The startling thing is that, on this distinctly overheating planet of ours, a person whose platform is essentially an oil or natural gas-drilling rig should have the faintest chance of being elected president. It's not all that complicated really. Leaving aside any other issue, voting for Donald Trump in our already rapidly warming world would be -- all too literally -- a suicidal act.
And keep in mind that, even before Donald Trump returns to the Oval Office a second time (should he win in November), the news daily has gotten ever worse. As a start, we're talking about a country that, in the Biden years and despite the money that he and his crew began investing in climate-change-mitigating activities, set its sixth consecutive yearly record in 2023 for producing oil (more than any other country on the planet) and another for exporting oil and natural gas, while the giant U.S. oil companies continued to garner record profits.
Of course, climate change is hardly the only danger on planet Earth right now. There's the potentially explosive set of horrors underway in Gaza and elsewhere in the Middle East that could erupt into something far worse at any moment. (Ominously enough, the U.S. only recently dispatched yet more warships and planes to the region.) And there are other dangers, including the possibility of a future war with China, a potential nuclear face-off with Russia, or even (should Donald Trump lose the election this year), a rise in violence in this country, if not some possible version of a civil war here at home.
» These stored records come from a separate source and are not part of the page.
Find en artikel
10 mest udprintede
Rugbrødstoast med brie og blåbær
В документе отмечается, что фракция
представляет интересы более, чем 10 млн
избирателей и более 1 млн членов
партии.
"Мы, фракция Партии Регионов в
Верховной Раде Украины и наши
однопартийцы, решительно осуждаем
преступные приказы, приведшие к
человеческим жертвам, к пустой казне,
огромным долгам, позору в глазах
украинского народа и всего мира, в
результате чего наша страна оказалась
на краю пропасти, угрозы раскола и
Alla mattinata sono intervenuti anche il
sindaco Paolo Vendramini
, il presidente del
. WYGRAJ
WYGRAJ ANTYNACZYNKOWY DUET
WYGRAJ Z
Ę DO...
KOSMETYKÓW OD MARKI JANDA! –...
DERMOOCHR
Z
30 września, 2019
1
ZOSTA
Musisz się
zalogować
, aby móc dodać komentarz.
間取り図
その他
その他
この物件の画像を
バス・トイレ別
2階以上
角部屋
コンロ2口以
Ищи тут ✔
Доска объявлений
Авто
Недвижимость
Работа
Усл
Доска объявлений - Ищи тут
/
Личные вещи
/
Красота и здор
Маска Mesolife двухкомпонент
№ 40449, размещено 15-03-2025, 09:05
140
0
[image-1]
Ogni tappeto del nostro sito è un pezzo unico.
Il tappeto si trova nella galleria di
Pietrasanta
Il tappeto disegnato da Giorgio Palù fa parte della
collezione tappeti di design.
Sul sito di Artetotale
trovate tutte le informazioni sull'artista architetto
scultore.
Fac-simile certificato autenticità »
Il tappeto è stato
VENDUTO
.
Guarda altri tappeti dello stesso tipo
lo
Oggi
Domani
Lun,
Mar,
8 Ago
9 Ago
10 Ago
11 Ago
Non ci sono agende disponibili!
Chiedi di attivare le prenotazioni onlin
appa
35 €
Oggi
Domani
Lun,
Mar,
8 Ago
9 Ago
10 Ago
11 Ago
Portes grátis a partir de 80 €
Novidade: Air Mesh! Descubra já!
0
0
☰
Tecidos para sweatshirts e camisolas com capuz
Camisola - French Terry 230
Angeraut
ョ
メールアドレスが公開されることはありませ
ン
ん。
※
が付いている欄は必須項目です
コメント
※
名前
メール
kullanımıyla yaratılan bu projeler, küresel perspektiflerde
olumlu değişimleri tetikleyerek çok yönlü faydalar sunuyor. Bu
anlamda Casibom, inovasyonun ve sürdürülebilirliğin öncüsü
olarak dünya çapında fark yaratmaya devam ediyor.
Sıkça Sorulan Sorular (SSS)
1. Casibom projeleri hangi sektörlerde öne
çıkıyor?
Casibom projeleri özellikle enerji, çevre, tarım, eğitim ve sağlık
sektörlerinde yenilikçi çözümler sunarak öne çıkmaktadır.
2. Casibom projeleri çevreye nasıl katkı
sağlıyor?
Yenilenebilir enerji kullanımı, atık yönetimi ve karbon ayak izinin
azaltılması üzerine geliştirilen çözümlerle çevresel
But put in proper perspective, climate change should be seen as the slow-motion equivalent of a nuclear war on this planet, one that -- not in a day, a week, a month, or a year -- but over the decades to come, could make our world ever less livable, ever less ours. While a full-scale nuclear exchange could almost instantly create a "nuclear winter" that might result in up to five billion of us dying of hunger, climate change could devastate this planet in a similarly horrific fashion, just over the (very) long term.
So, consider a vote for Donald Trump a vote for nothing less than destroying the Earth as a livable environment for" well, all of those to come. And given the apocalyptic nature of that, don't you find it strange that Trump's climate-change views and his ultimate support for the fossil fuel industry above all else (except himself) haven't gotten more attention in this election season?
Anyone who lived through the last blistering year should realize that global heat of an unprecedented sort isn't anywhere near a high point but, given the fossil fuels still pouring into the atmosphere (including staggering amounts of methane, a gas that heats the planet faster than any other), at something closer to a low point. And under the circumstances, Donald ("drill, baby, drill") Trump should be considered, not figuratively but all too literally, the presidential candidate from" yes, hell. Voting for him would be voting for, in historical (and Christian) terms, the devil and that's not just an image but potentially an all-too-literal reality.
As president, Donald Trump would undoubtedly prove to be a first-class global heat machine and voting for him would be the slow-motion equivalent of putting an atomic weapon in the Oval Office. Quite a prospect, don't you think?